Abstract

Social tagging has revolutionized the social and personal experience of users across numerous web platforms by enabling the organizing, managing, sharing and searching of web data. The extensive amount of information generated by tagging systems can be utilized for recommendation purposes. However, the unregulated creation of social tags by users can produce a great deal of noise and the tags can be unreliable; thus, exploiting them for recommendation is a nontrivial task. In this study, a new recommender system is proposed based on the similarities between user and item profiles. The approach applied is to generate user and item profiles by discovering tag patterns that are frequently generated by users.

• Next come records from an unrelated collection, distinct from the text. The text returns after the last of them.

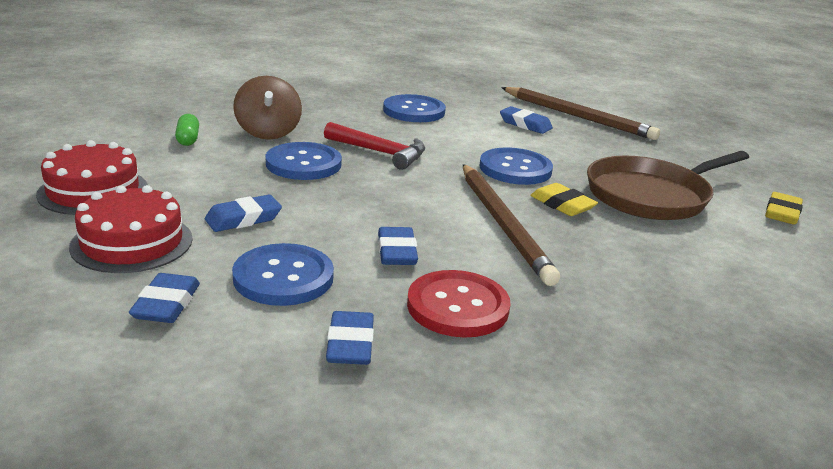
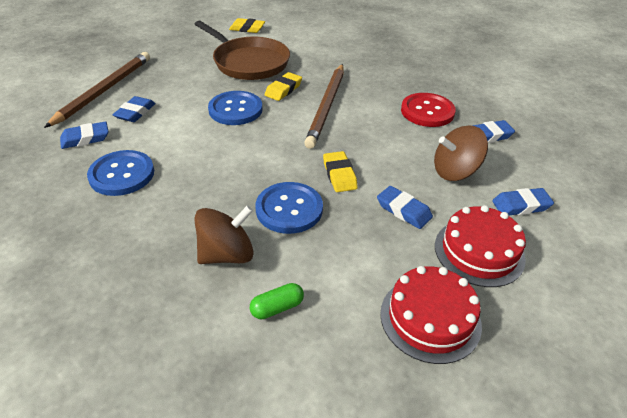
camera: 105 degrees left, 15 degrees up
blue button [232,243,334,306] -> brown spinning top [434,126,488,181]
red hammer [324,122,425,170] -> none
blue eraser [378,227,418,265] -> blue eraser moved to [60,121,108,149]
brown pencil [463,164,560,286] -> brown pencil turned 135 degrees clockwise [304,64,344,149]
none -> yellow eraser [323,151,358,192]

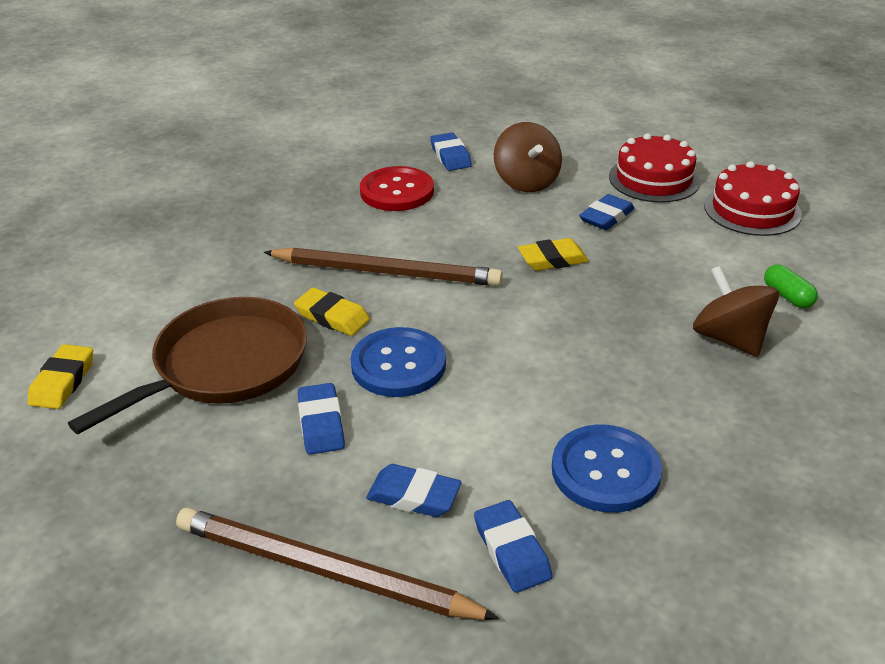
camera: 90 degrees left, 5 degrees down
blue button [255,182,323,234] -> none
blue eraser [492,188,554,215] -> blue eraser moved to [298,383,345,455]

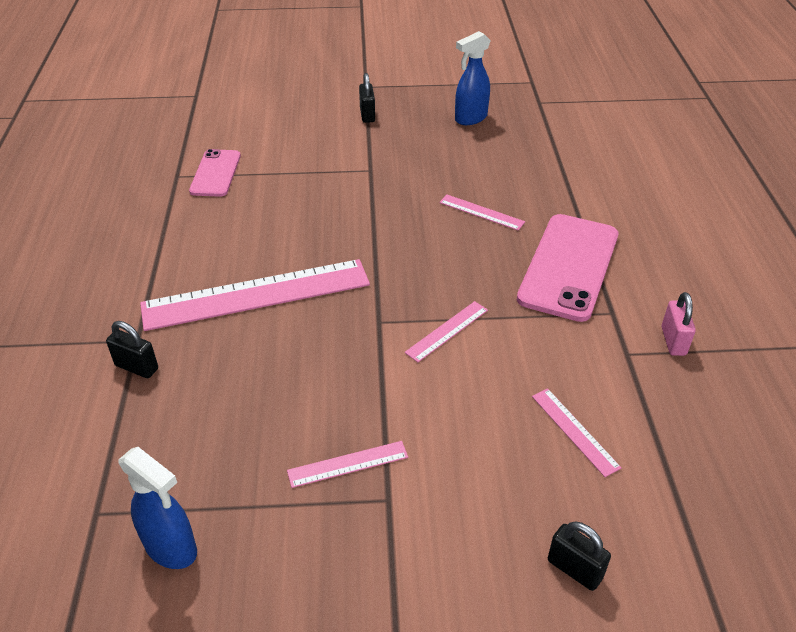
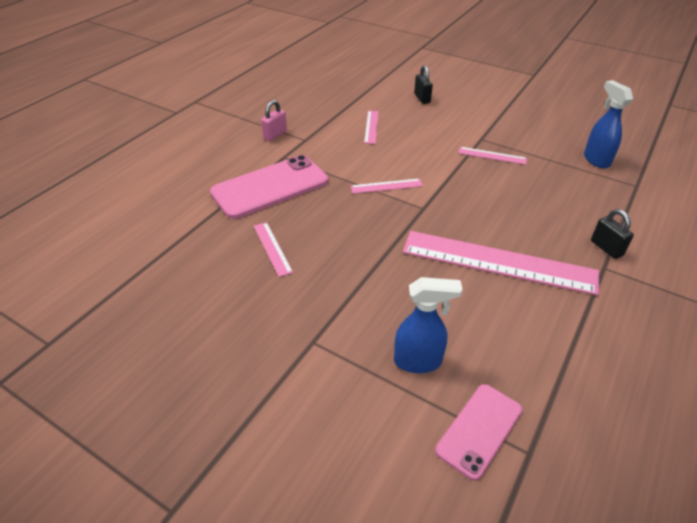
camera: 145 degrees left, 0 degrees up
black padlock [359,73,375,123] -> none
blue spray bottle [455,31,491,125] -> blue spray bottle moved to [394,277,463,373]

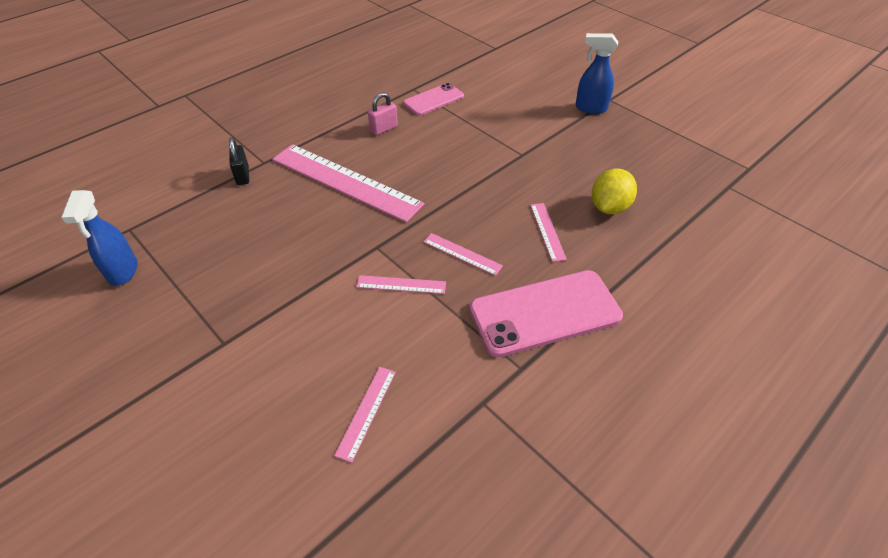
camera: 165 degrees left, 5 degrees up
pink padlock [261,100,287,141] -> pink padlock moved to [368,92,398,135]
blue spray bottle [394,277,463,373] -> blue spray bottle moved to [575,33,618,114]
black padlock [414,65,433,104] -> none
pink ruler [458,147,527,165] -> pink ruler moved to [423,233,503,276]
none -> yellow lemon [592,168,637,214]

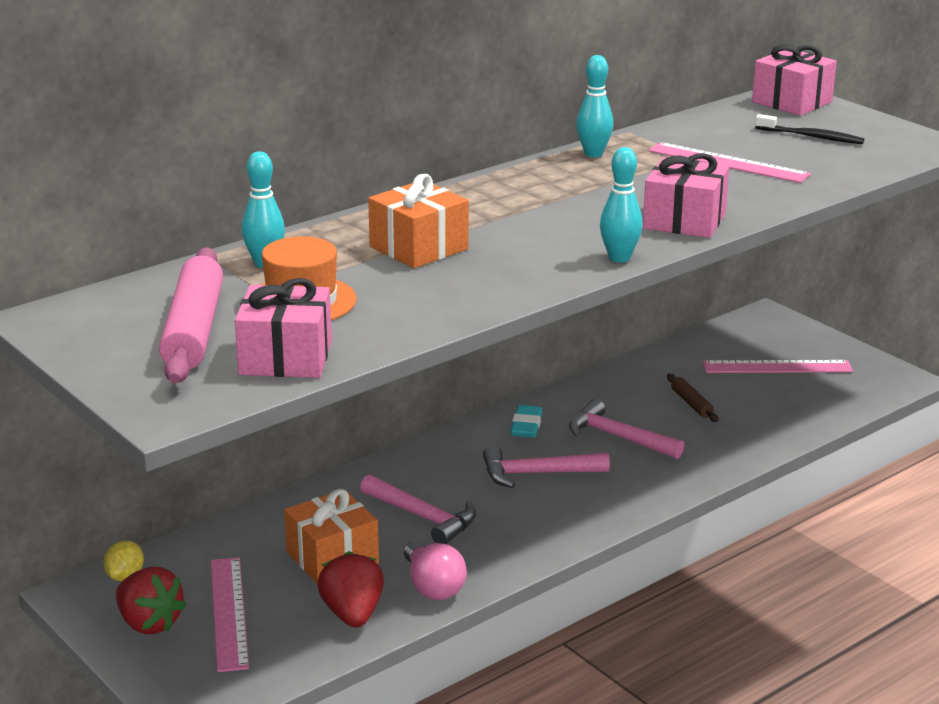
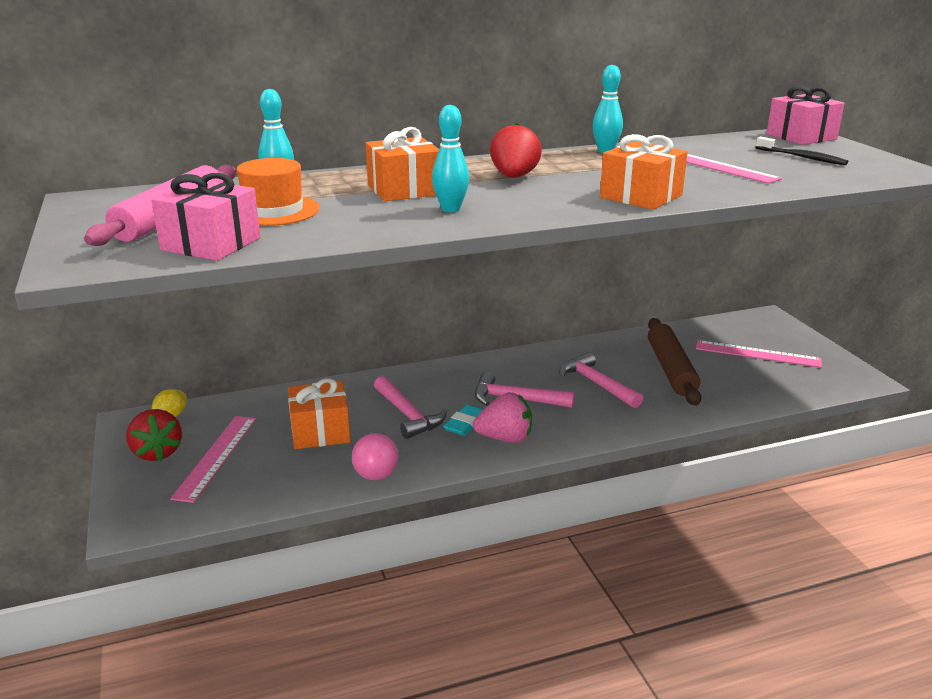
camera: 20 degrees right, 0 degrees up
red strawberry [317,551,384,628] -> red strawberry moved to [490,123,542,178]
turquoise eraser [510,405,543,438] -> turquoise eraser moved to [443,405,484,436]
turquoise bowling pin [600,147,642,263] -> turquoise bowling pin moved to [432,105,469,212]
pink gift [643,153,729,238] -> orange gift [600,134,688,210]
brown rolling pin [667,374,719,422] -> brown rolling pin [648,318,701,406], size x2.12
none -> pink strawberry [473,392,532,443]

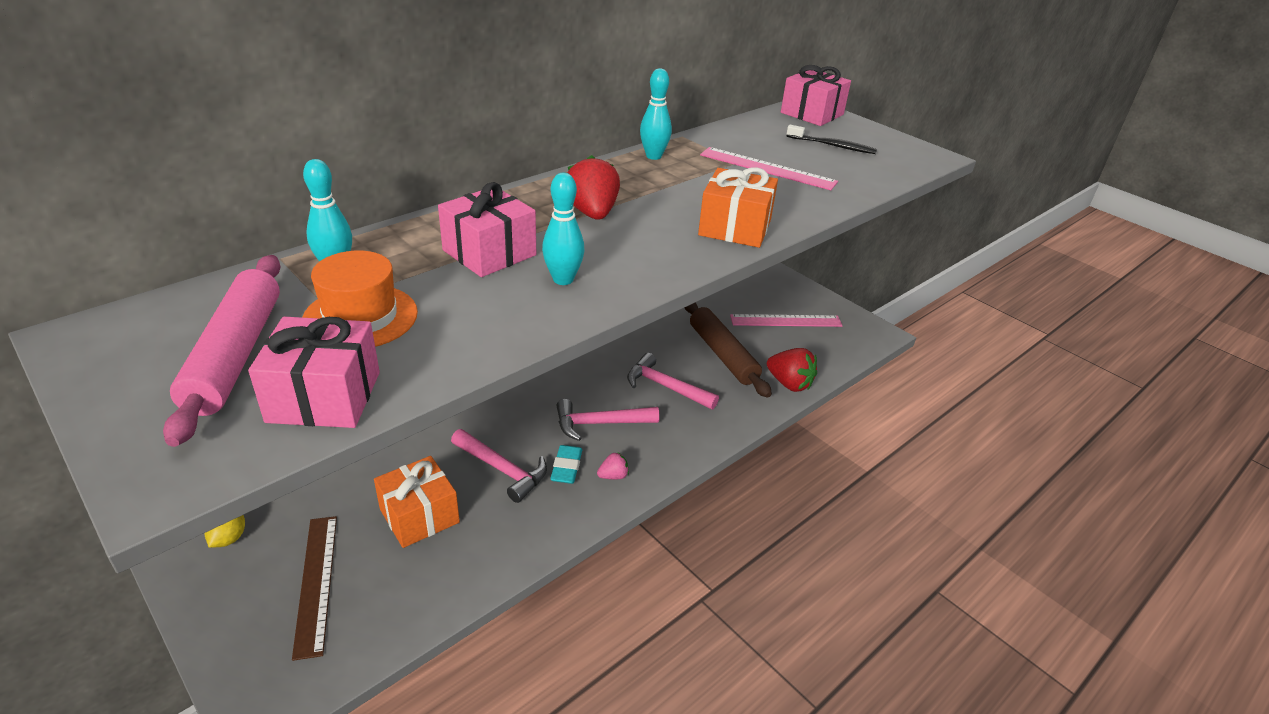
camera: 25 degrees left, 10 degrees up
red strawberry [126,409,182,461] -> red strawberry moved to [767,348,817,392]
pink ruler [170,416,256,503] -> brown ruler [292,516,337,661]
pink light bulb [352,430,399,480] -> none
orange gift [366,127,439,201] -> pink gift [438,182,536,277]
pink strawberry [473,392,532,443] -> pink strawberry [597,452,629,479], size x0.54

These tag patterns are categorized into irrelevant patterns and relevant patterns which represent diverse user preferences in terms of likes and dislikes. Furthermore, presented here is a method for translating these tag-based profiles into semantic profiles by determining the underlying meaning(s) of the tags, and mapping them to semantic entities belonging to external knowledge bases. To alleviate the cold start and overspecialization problems, semantic profiles are enriched in two phases: (a) using a semantic spreading mechanism and then (b) inheriting the preferences of similar users. Experiment indicates that this approach not only provides a better representation of user interests, but also achieves a better recommendation result when compared with existing methods. The performance of the proposed recommendation method is investigated in the face of the cold start problem, the results of which confirm that it can indeed remedy the problem for early adopters, hence improving overall recommendation quality.